Start of Excerpted data

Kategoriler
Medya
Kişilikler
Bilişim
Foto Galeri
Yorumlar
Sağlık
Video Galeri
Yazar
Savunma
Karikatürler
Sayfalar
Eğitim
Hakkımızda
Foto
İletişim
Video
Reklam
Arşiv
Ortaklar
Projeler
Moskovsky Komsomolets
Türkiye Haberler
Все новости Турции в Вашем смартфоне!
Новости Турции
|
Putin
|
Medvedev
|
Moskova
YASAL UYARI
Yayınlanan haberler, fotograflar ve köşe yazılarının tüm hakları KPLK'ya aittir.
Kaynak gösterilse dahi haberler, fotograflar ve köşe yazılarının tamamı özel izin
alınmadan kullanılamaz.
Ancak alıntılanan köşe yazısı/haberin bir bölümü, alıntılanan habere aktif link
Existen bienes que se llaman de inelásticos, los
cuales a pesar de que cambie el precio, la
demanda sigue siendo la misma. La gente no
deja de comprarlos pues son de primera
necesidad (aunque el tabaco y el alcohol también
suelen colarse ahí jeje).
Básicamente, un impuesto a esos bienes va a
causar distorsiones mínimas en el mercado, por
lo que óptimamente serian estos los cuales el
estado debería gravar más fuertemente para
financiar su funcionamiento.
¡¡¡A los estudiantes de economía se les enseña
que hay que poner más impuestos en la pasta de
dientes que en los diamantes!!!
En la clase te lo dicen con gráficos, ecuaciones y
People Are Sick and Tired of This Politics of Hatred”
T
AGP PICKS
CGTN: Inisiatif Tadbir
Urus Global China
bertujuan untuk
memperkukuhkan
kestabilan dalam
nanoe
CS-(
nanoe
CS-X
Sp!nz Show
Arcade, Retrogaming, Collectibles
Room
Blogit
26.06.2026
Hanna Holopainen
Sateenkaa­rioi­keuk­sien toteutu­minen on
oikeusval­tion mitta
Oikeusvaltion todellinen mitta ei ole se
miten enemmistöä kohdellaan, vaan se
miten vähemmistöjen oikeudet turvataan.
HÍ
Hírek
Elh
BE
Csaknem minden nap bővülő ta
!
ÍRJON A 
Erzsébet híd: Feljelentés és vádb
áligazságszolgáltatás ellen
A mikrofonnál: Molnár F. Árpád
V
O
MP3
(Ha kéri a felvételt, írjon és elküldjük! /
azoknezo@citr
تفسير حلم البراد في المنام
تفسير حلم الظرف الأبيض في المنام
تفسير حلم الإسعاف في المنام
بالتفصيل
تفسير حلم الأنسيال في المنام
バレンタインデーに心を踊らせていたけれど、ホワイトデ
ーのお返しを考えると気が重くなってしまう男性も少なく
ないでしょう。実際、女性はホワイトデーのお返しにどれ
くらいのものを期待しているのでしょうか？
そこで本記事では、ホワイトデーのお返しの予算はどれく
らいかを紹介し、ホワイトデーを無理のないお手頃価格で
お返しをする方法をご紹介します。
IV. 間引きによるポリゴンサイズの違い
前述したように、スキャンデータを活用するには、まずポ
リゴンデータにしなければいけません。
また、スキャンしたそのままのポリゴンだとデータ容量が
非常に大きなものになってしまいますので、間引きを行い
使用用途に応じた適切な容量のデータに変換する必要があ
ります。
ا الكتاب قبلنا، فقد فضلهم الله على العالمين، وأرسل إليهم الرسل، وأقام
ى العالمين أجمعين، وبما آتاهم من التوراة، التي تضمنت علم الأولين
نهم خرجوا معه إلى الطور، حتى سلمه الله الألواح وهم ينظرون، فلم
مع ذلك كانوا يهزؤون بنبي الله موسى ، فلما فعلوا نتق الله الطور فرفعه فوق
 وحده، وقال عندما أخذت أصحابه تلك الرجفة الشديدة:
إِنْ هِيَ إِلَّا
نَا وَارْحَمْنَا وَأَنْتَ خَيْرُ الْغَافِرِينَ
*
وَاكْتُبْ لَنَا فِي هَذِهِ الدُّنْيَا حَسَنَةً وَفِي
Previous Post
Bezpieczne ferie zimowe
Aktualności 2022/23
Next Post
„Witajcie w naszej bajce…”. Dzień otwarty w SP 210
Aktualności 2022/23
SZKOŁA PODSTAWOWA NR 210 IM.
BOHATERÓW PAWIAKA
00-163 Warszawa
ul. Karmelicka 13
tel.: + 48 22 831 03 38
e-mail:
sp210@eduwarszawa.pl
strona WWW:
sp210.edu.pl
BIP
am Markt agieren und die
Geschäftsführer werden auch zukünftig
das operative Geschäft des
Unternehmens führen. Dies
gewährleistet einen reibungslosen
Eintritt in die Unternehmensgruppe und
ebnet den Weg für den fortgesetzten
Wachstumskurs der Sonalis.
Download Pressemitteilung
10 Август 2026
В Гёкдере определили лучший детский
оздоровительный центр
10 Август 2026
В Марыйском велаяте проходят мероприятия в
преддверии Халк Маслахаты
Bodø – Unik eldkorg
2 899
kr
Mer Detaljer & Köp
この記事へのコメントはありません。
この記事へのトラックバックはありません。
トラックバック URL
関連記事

End of Excerpted data

_Exercise directions_: Each entry above has to be duplicated exactly as it stands.

_Response to the exercise_:
Kategoriler
Medya
Kişilikler
Bilişim
Foto Galeri
Yorumlar
Sağlık
Video Galeri
Yazar
Savunma
Karikatürler
Sayfalar
Eğitim
Hakkımızda
Foto
İletişim
Video
Reklam
Arşiv
Ortaklar
Projeler
Moskovsky Komsomolets
Türkiye Haberler
Все новости Турции в Вашем смартфоне!
Новости Турции
|
Putin
|
Medvedev
|
Moskova
YASAL UYARI
Yayınlanan haberler, fotograflar ve köşe yazılarının tüm hakları KPLK'ya aittir.
Kaynak gösterilse dahi haberler, fotograflar ve köşe yazılarının tamamı özel izin
alınmadan kullanılamaz.
Ancak alıntılanan köşe yazısı/haberin bir bölümü, alıntılanan habere aktif link
Existen bienes que se llaman de inelásticos, los
cuales a pesar de que cambie el precio, la
demanda sigue siendo la misma. La gente no
deja de comprarlos pues son de primera
necesidad (aunque el tabaco y el alcohol también
suelen colarse ahí jeje).
Básicamente, un impuesto a esos bienes va a
causar distorsiones mínimas en el mercado, por
lo que óptimamente serian estos los cuales el
estado debería gravar más fuertemente para
financiar su funcionamiento.
¡¡¡A los estudiantes de economía se les enseña
que hay que poner más impuestos en la pasta de
dientes que en los diamantes!!!
En la clase te lo dicen con gráficos, ecuaciones y
People Are Sick and Tired of This Politics of Hatred”
T
AGP PICKS
CGTN: Inisiatif Tadbir
Urus Global China
bertujuan untuk
memperkukuhkan
kestabilan dalam
nanoe
CS-(
nanoe
CS-X
Sp!nz Show
Arcade, Retrogaming, Collectibles
Room
Blogit
26.06.2026
Hanna Holopainen
Sateenkaa­rioi­keuk­sien toteutu­minen on
oikeusval­tion mitta
Oikeusvaltion todellinen mitta ei ole se
miten enemmistöä kohdellaan, vaan se
miten vähemmistöjen oikeudet turvataan.
HÍ
Hírek
Elh
BE
Csaknem minden nap bővülő ta
!
ÍRJON A 
Erzsébet híd: Feljelentés és vádb
áligazságszolgáltatás ellen
A mikrofonnál: Molnár F. Árpád
V
O
MP3
(Ha kéri a felvételt, írjon és elküldjük! /
azoknezo@citr
تفسير حلم البراد في المنام
تفسير حلم الظرف الأبيض في المنام
تفسير حلم الإسعاف في المنام
بالتفصيل
تفسير حلم الأنسيال في المنام
バレンタインデーに心を踊らせていたけれど、ホワイトデ
ーのお返しを考えると気が重くなってしまう男性も少なく
ないでしょう。実際、女性はホワイトデーのお返しにどれ
くらいのものを期待しているのでしょうか？
そこで本記事では、ホワイトデーのお返しの予算はどれく
らいかを紹介し、ホワイトデーを無理のないお手頃価格で
お返しをする方法をご紹介します。
IV. 間引きによるポリゴンサイズの違い
前述したように、スキャンデータを活用するには、まずポ
リゴンデータにしなければいけません。
また、スキャンしたそのままのポリゴンだとデータ容量が
非常に大きなものになってしまいますので、間引きを行い
使用用途に応じた適切な容量のデータに変換する必要があ
ります。
ا الكتاب قبلنا، فقد فضلهم الله على العالمين، وأرسل إليهم الرسل، وأقام
ى العالمين أجمعين، وبما آتاهم من التوراة، التي تضمنت علم الأولين
نهم خرجوا معه إلى الطور، حتى سلمه الله الألواح وهم ينظرون، فلم
مع ذلك كانوا يهزؤون بنبي الله موسى ، فلما فعلوا نتق الله الطور فرفعه فوق
 وحده، وقال عندما أخذت أصحابه تلك الرجفة الشديدة:
إِنْ هِيَ إِلَّا
نَا وَارْحَمْنَا وَأَنْتَ خَيْرُ الْغَافِرِينَ
*
وَاكْتُبْ لَنَا فِي هَذِهِ الدُّنْيَا حَسَنَةً وَفِي
Previous Post
Bezpieczne ferie zimowe
Aktualności 2022/23
Next Post
„Witajcie w naszej bajce…”. Dzień otwarty w SP 210
Aktualności 2022/23
SZKOŁA PODSTAWOWA NR 210 IM.
BOHATERÓW PAWIAKA
00-163 Warszawa
ul. Karmelicka 13
tel.: + 48 22 831 03 38
e-mail:
sp210@eduwarszawa.pl
strona WWW:
sp210.edu.pl
BIP
am Markt agieren und die
Geschäftsführer werden auch zukünftig
das operative Geschäft des
Unternehmens führen. Dies
gewährleistet einen reibungslosen
Eintritt in die Unternehmensgruppe und
ebnet den Weg für den fortgesetzten
Wachstumskurs der Sonalis.
Download Pressemitteilung
10 Август 2026
В Гёкдере определили лучший детский
оздоровительный центр
10 Август 2026
В Марыйском велаяте проходят мероприятия в
преддверии Халк Маслахаты
Bodø – Unik eldkorg
2 899
kr
Mer Detaljer & Köp
この記事へのコメントはありません。
この記事へのトラックバックはありません。
トラックバック URL
関連記事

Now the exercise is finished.